Discover more from ✨ Christine Lee Smith ✨
I’m certain I know where it’s hiding 🤦♀️ …
I’ve always been a sentimental person. Family trinkets and heirlooms hold a special place for me. I have collections of costume jewelry, art supplies, and photos all about my house.
I inherited many of these items early in life, and have held on to them through my various moves over the years. One such item was a Polaroid SX-70 camera. It had a beautiful carmel colored leather outer, and used Polaroid’s instant film. I got it from my grandfather after he passed many years ago. Grandpa Wally was the primary purveyor of the art supply heirlooms I inherited.
Somewhere along the way, the camera was lost. For a time I was certain it was in storage at my mom’s house, out of state. So years ago, when on a trip to visit her, we hunted through several boxes of my stored items she has at her home. It was nowhere to be seen. Every stone was turned over. Nada.
Coming home from that search I felt defeated. Somehow I had lost something very special to me — a camera from my grandfather. It wasn’t so much that he and I had a particularly close relationship, we didn’t, but these items were tethers to how I had come to understand myself as an artist. These were the artifacts that proved that identity true. If my grandfather was an artist — I could be one, too. Loosing this camera — as a photographer — was particularly hard to stomach.
I decided to try and find a replacement camera. I even went so far as to buy one online from someone who refurbished them. I was excited to get camera, but it didn’t work right; and more importantly, it wasn’t grandpa Wally’s camera. I returned it and tried to accept the loss.
During my summer break this year, i had some much needed time and space to recover from a few very intense work years. I had also purchased tickets to my teenage dream concert to see Green Day in September. Inspired by the space and upcoming concert I went in search of another heirloom item — this time it was my senior year backpack. It was a black JanSport covered with MxPx patches and Supertones pins.
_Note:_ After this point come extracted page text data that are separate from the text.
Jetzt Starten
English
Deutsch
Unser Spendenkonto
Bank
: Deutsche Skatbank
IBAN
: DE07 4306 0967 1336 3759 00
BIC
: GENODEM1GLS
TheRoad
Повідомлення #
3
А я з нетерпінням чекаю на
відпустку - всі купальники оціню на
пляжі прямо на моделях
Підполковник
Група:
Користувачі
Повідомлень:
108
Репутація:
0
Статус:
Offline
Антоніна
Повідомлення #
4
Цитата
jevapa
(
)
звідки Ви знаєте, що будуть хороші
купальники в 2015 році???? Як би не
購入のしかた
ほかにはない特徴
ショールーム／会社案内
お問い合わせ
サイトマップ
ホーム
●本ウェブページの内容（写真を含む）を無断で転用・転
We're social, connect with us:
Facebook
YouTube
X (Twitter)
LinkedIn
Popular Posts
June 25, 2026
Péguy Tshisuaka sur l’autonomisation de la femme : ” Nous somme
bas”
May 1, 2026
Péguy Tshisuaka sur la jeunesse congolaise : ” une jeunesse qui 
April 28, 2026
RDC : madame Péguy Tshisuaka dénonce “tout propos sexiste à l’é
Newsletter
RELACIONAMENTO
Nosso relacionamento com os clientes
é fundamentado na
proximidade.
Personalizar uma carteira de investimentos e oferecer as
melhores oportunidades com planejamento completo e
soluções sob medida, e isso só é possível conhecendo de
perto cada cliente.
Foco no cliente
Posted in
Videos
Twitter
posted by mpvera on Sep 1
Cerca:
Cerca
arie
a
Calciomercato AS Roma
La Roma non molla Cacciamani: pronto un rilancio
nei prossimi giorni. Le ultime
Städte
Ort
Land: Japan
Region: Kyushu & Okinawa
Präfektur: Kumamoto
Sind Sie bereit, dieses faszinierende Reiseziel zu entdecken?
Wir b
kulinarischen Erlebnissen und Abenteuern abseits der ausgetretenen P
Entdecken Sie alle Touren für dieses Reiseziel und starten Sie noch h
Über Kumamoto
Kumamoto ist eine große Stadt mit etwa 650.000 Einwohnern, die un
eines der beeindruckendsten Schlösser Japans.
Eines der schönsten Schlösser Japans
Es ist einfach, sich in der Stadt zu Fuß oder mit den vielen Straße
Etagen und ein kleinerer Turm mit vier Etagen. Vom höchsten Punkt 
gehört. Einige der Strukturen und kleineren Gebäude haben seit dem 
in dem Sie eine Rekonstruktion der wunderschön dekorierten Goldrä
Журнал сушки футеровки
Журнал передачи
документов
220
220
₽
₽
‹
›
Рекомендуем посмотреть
I was *certain* it was in the box under my bed. I was wrong.
I was *certain* it was in my tall closet cupboard. I was wrong … again.
It felt like my prior search for the Polaroid camera all over again. I reached for the final box it could have been in at my house. I pulled it down off the high shelf, standing on a step stool I was nearly toppled over by its weight. I managed to get it down and set it on my bed; I cracked the lid expecting to see a black canvas backpack covered in pins. Instead I instantly recognized the matching brown leather case sitting right on top.
Photo of a brown leather Polaroid SX-70 Camera in open position
“How could it have been here all along?!” I was so delighted and confused as I gently pulled it out of the box, and opened the case. There it was: the camera I’d been searching for — and gave up on — for nearly a decade. It had been in my bedroom THE ENTIRE TIME.
It was right under my nose. I thought I had searched my own house, but I missed a spot. I perhaps gave up too soon in earlier searches. I don’t know. I never will know for sure. What I do know is that this is not the first time God has winked at me with a super coincidental situation.
Finding this camera at this moment feels timely. I’m beginning a new photo project and I have a feeling this camera is going to be a part of it.
EPILOGUE
A few weeks after finding it I purchased a pack of SX-70 film (no easy task, as it turns out). Having a film pack is the only way to test a SX-70 camera (batteries are in the film pack). It took a few weeks to locate and receive the film; it arrived two-weeks ago.
I was a bit nervous that all this lead up would turn into false hope if the camera no longer worked. I actually waited a day or two to try it out of fear of being disappointed even after the film arrived. Finally I got the courage to open the film pack. I clumsily placed it in the camera, and prayed as I pushed the shutter button. The camera responded beautifully.
I’ve since wondered, “Why now?” Why after all this time did I get to find it. Maybe God is just winking at me that all is not lost — maybe what’s good is simply temporarily in hiding — or maybe it has something to do with the new body of work I’m beginning. The senior year back pack is in hiding now (but I’m *certain* it’s at my mom’s house). But I trust that alongside the disappointment of the camera being hidden for so long, that the camera has also reappeared at the exact right time.
It brought to mind the parable Jesus tells about the woman and her lost coin. She scours her house looking for the precious item in Luke 15. Jesus tells his audience that as soon as she finds it she calls her friends to celebrate with her. Jesus concludes this story — the second of three on the theme of losing and finding — that this is how heaven parties when people turn to God.
While my experience is adjacent to the deeper meaning of turning to God — this whole experience reminded me to celebrate this find. I called my mom. I showed my husband. I told my photo critique group and a colleague. And I get to remember that Jesus celebrates with me, too. And maybe the timing of finding it was divine after all.